As I said I would, I went to the city of Concord, state capitol of New Hampshire to investigate the city and see what it was like there. It’s a location I might want to go to live and work, namely to set up my own business to create and market Sunnyville Stories.
I should emphasize that my trip was NOT a vacation. I hoped to get a feel for this state and learn what the New Hampshire comics scene is like.
It was very beautiful. It is considered both the capitol of the state and country seat, but it felt more like a small town rather than some sprawling metropolis as many state capitols I’ve visited like Albany and Hartford. I spent most of Sunday exploring the town. Armed with a tape recorder and a digital camera, I snapped many photos of the place and made notes of vital services I’d need to support a comics-related business.
The town also has a lot of history behind it. Did you know the State Capitol building (pictured here) is the oldest state legislature still being used? It was quite visible too from my hotel given the gold dome. Over 400 state legislators meet here to run New Hampshire. Don’t worry – this state can afford it because these guys get an annual salary of US$100!
The place didn’t simply feel like another state. It actually felt like a whole other country! The state’s motto is “Live free or die”. This state was named as being one of the freest states in the USA, along with South Dakota (on another note, that’s a possible business location I want to investigate too – but that’s a whole other post). They don’t have motorcycle helmet laws, there’s no tax on alcohol, and what’s more is that there is no personal income tax or sales/use tax here! This would be a great location to run my business.

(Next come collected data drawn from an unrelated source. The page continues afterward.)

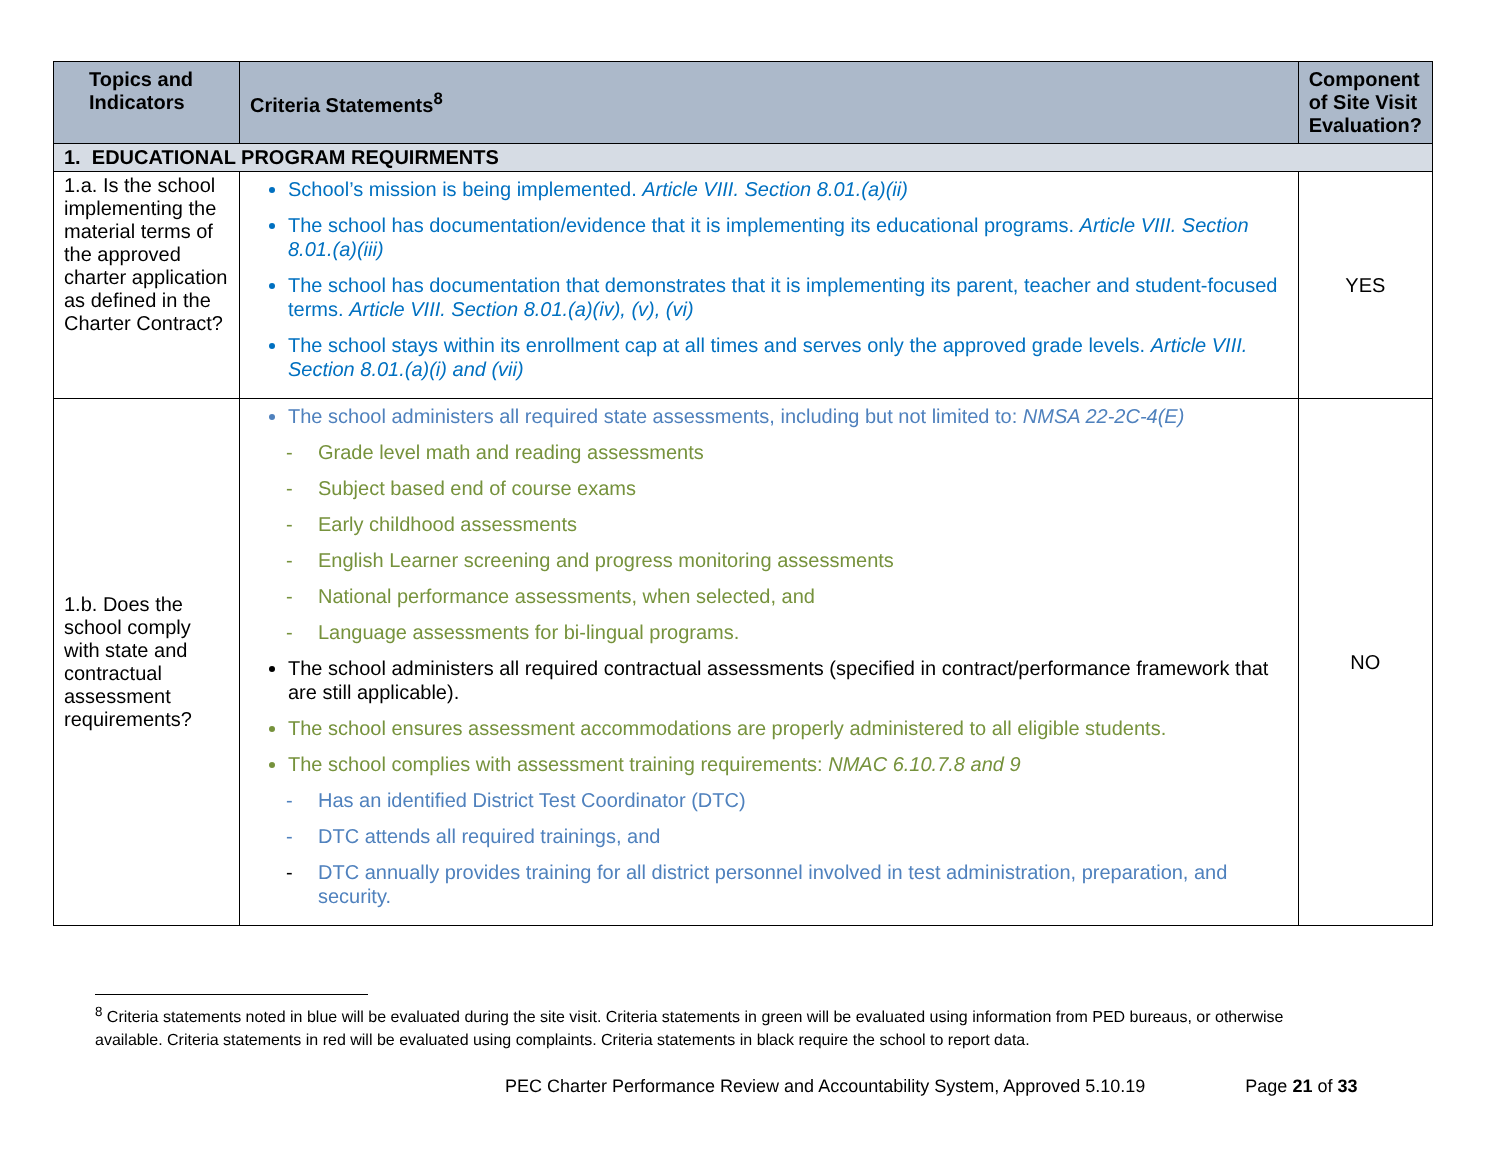| Topics and Indicators | Criteria Statements<sup>8</sup> | Component of Site Visit Evaluation? |
| --- | --- | --- |
| 1. EDUCATIONAL PROGRAM REQUIRMENTS | | |
| 1.a. Is the school implementing the material terms of the approved charter application as defined in the Charter Contract? | School’s mission is being implemented. Article VIII. Section 8.01.(a)(ii) The school has documentation/evidence that it is implementing its educational programs. Article VIII. Section 8.01.(a)(iii) The school has documentation that demonstrates that it is implementing its parent, teacher and student-focused terms. Article VIII. Section 8.01.(a)(iv), (v), (vi) The school stays within its enrollment cap at all times and serves only the approved grade levels. Article VIII. Section 8.01.(a)(i) and (vii) | YES |
| 1.b. Does the school comply with state and contractual assessment requirements? | The school administers all required state assessments, including but not limited to: NMSA 22-2C-4(E) - Grade level math and reading assessments - Subject based end of course exams - Early childhood assessments - English Learner screening and progress monitoring assessments - National performance assessments, when selected, and - Language assessments for bi-lingual programs. The school administers all required contractual assessments (specified in contract/performance framework that are still applicable). The school ensures assessment accommodations are properly administered to all eligible students. The school complies with assessment training requirements: NMAC 6.10.7.8 and 9 - Has an identified District Test Coordinator (DTC) - DTC attends all required trainings, and - DTC annually provides training for all district personnel involved in test administration, preparation, and security. | NO |
<sup>8</sup> Criteria statements noted in blue will be evaluated during the site visit. Criteria statements in green will be evaluated using information from PED bureaus, or otherwise available. Criteria statements in red will be evaluated using complaints. Criteria statements in black require the school to report data.
PEC Charter Performance Review and Accountability System, Approved 5.10.19 Page 21 of 33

As for the New Hampshire comics scene, it’s quite small and tight-knit. My sources (namely Jetpack Comics of Rochester, NH) tell me that there are various comics creators, but no really big names since most will go onto New York, New Jersey or Massachusetts to make a name for themselves. There’s only one convention I’m aware of, held in the state’s largest city of Manchester, called GraniteCon.

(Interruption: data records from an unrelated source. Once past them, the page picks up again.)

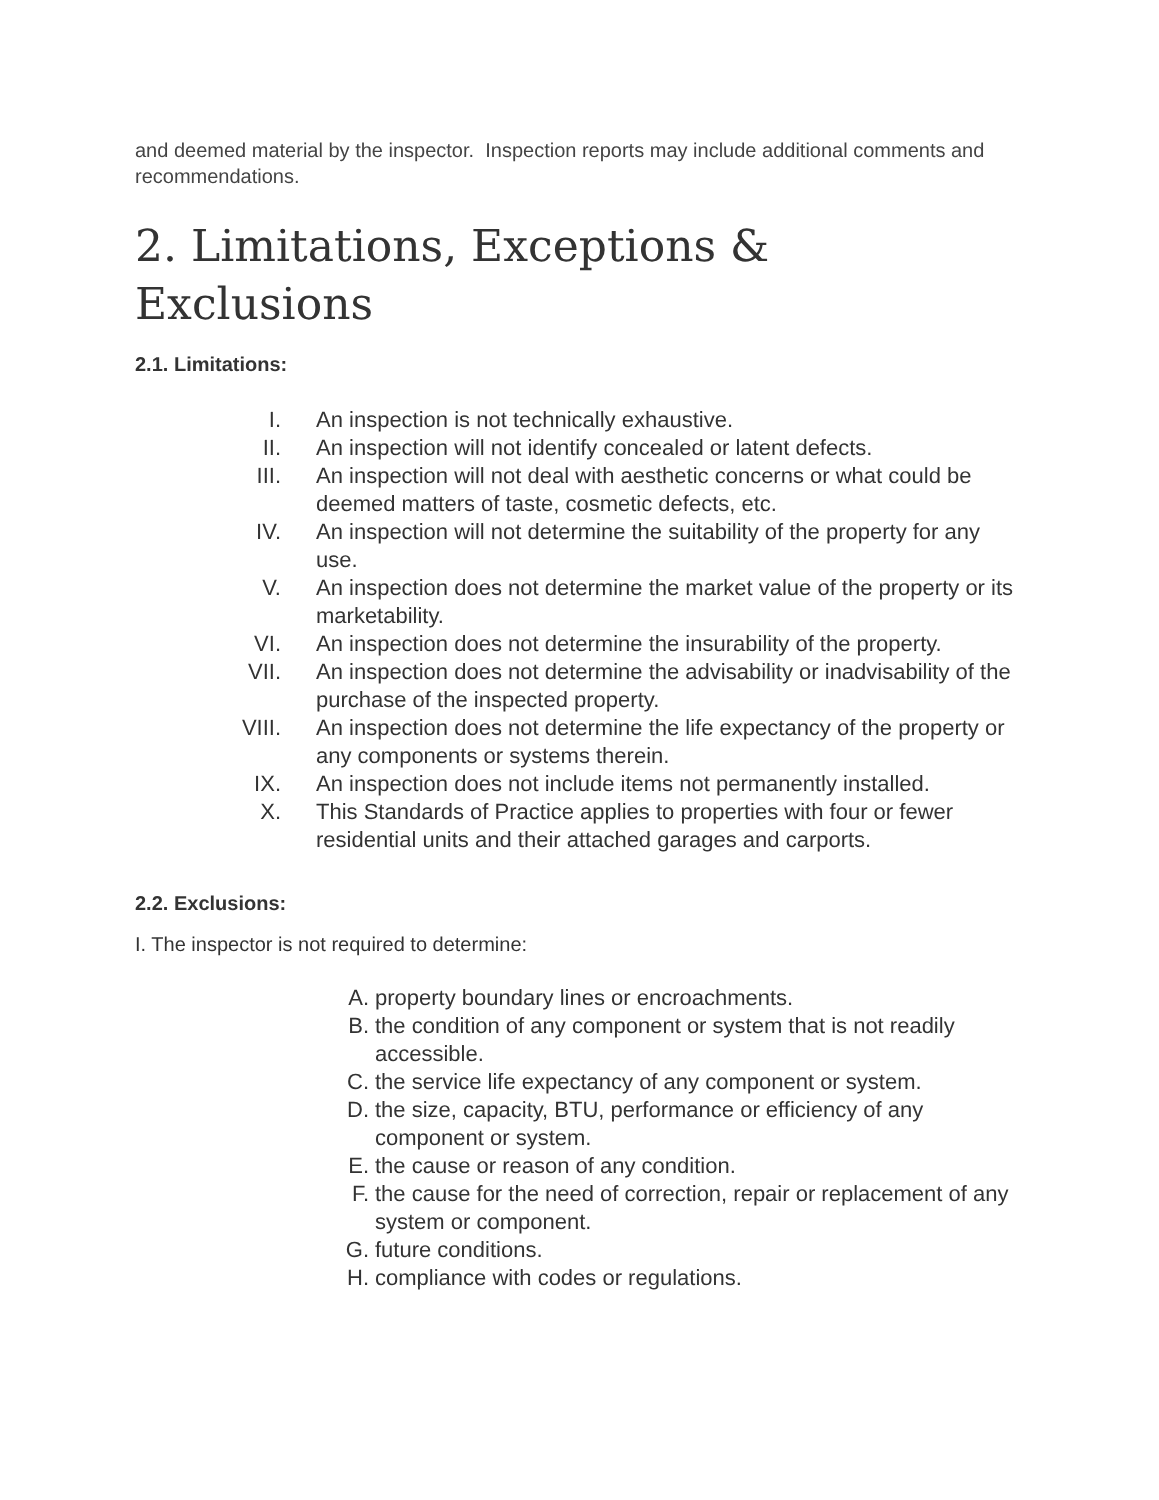and deemed material by the inspector. Inspection reports may include additional comments and recommendations.
2. Limitations, Exceptions & Exclusions
2.1. Limitations:
I. An inspection is not technically exhaustive.
II. An inspection will not identify concealed or latent defects.
III. An inspection will not deal with aesthetic concerns or what could be deemed matters of taste, cosmetic defects, etc.
IV. An inspection will not determine the suitability of the property for any use.
V. An inspection does not determine the market value of the property or its marketability.
VI. An inspection does not determine the insurability of the property.
VII. An inspection does not determine the advisability or inadvisability of the purchase of the inspected property.
VIII. An inspection does not determine the life expectancy of the property or any components or systems therein.
IX. An inspection does not include items not permanently installed.
X. This Standards of Practice applies to properties with four or fewer residential units and their attached garages and carports.
2.2. Exclusions:
I. The inspector is not required to determine:
A. property boundary lines or encroachments.
B. the condition of any component or system that is not readily accessible.
C. the service life expectancy of any component or system.
D. the size, capacity, BTU, performance or efficiency of any component or system.
E. the cause or reason of any condition.
F. the cause for the need of correction, repair or replacement of any system or component.
G. future conditions.
H. compliance with codes or regulations.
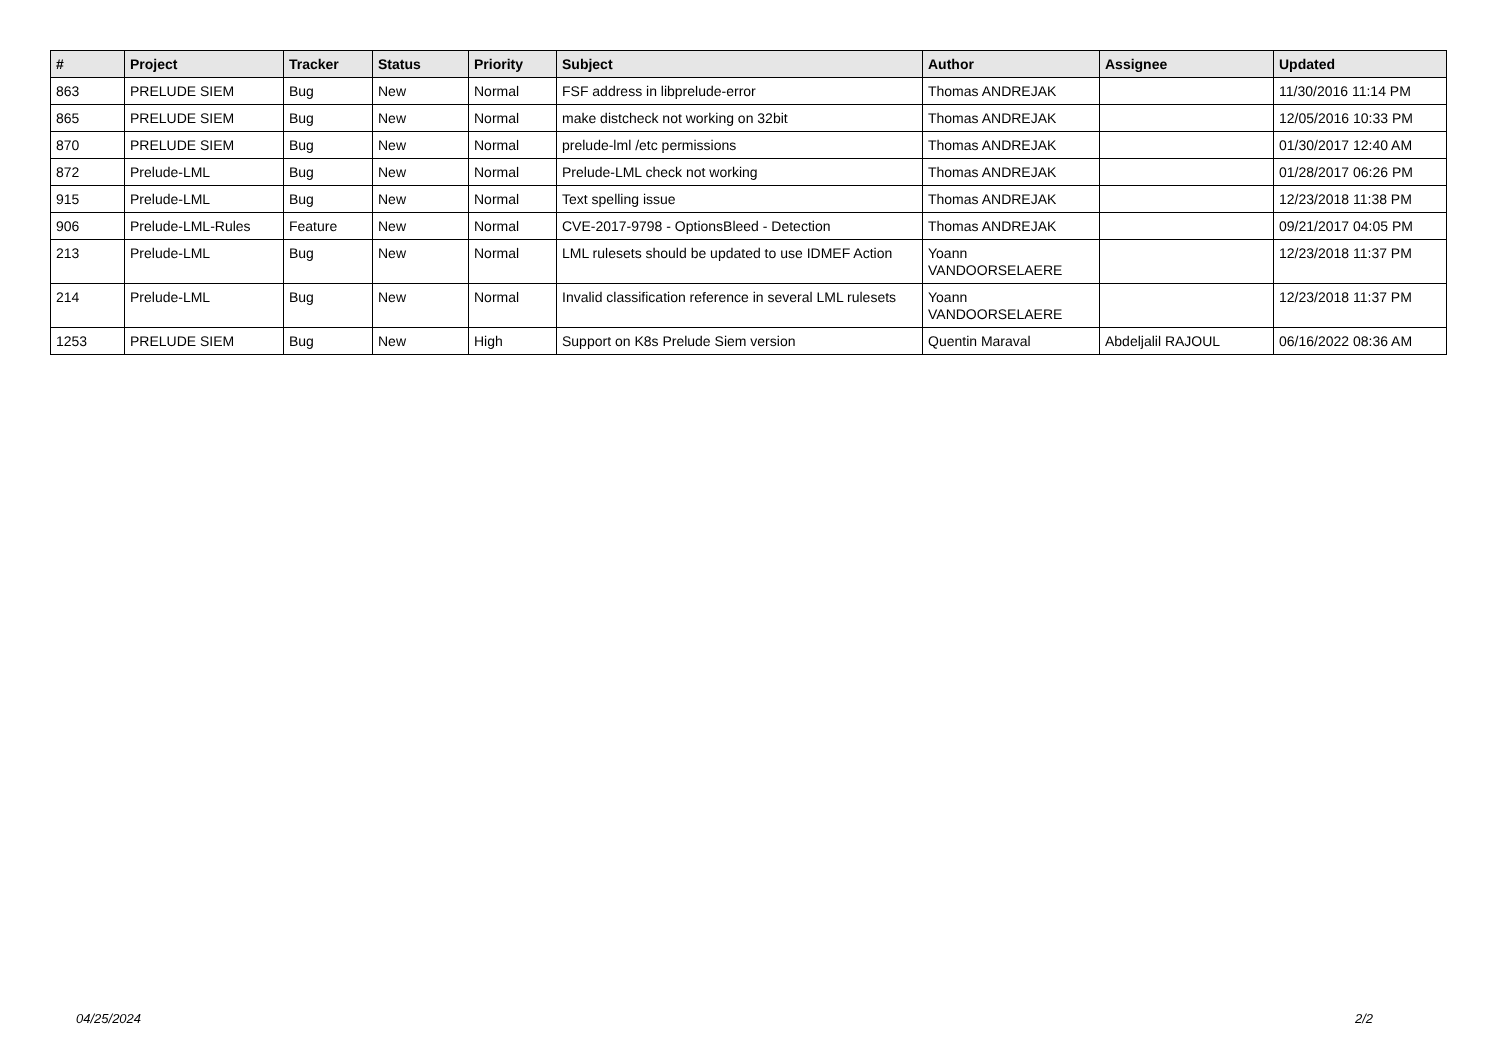| # | Project | Tracker | Status | Priority | Subject | Author | Assignee | Updated |
| --- | --- | --- | --- | --- | --- | --- | --- | --- |
| 863 | PRELUDE SIEM | Bug | New | Normal | FSF address in libprelude-error | Thomas ANDREJAK | | 11/30/2016 11:14 PM |
| 865 | PRELUDE SIEM | Bug | New | Normal | make distcheck not working on 32bit | Thomas ANDREJAK | | 12/05/2016 10:33 PM |
| 870 | PRELUDE SIEM | Bug | New | Normal | prelude-lml /etc permissions | Thomas ANDREJAK | | 01/30/2017 12:40 AM |
| 872 | Prelude-LML | Bug | New | Normal | Prelude-LML check not working | Thomas ANDREJAK | | 01/28/2017 06:26 PM |
| 915 | Prelude-LML | Bug | New | Normal | Text spelling issue | Thomas ANDREJAK | | 12/23/2018 11:38 PM |
| 906 | Prelude-LML-Rules | Feature | New | Normal | CVE-2017-9798 - OptionsBleed - Detection | Thomas ANDREJAK | | 09/21/2017 04:05 PM |
| 213 | Prelude-LML | Bug | New | Normal | LML rulesets should be updated to use IDMEF Action | Yoann VANDOORSELAERE | | 12/23/2018 11:37 PM |
| 214 | Prelude-LML | Bug | New | Normal | Invalid classification reference in several LML rulesets | Yoann VANDOORSELAERE | | 12/23/2018 11:37 PM |
| 1253 | PRELUDE SIEM | Bug | New | High | Support on K8s Prelude Siem version | Quentin Maraval | Abdeljalil RAJOUL | 06/16/2022 08:36 AM |
04/25/2024 2/2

While the New Hampshire comics scene sounds lacking, it isn’t. Besides the close-knit community, the state is in close proximity to conventions held in Massachusetts and Connecticut as well as the Center for Cartoon Studies in neighboring Vermont.
All in all, New Hampshire was a magnificent state. As much I adored it, it’s best not to fall in love with the state. I still wanted to investigate other business friendly locales like South Dakota.
The New Hampshire comics scene is small but it’s still there. That’s my goal here. I want to establish close, one-on-one relationships with vendors and readers to provide an experience that the typical superhero published just can’t give us all. That is why I may just become a part of the New Hampshire comics scene.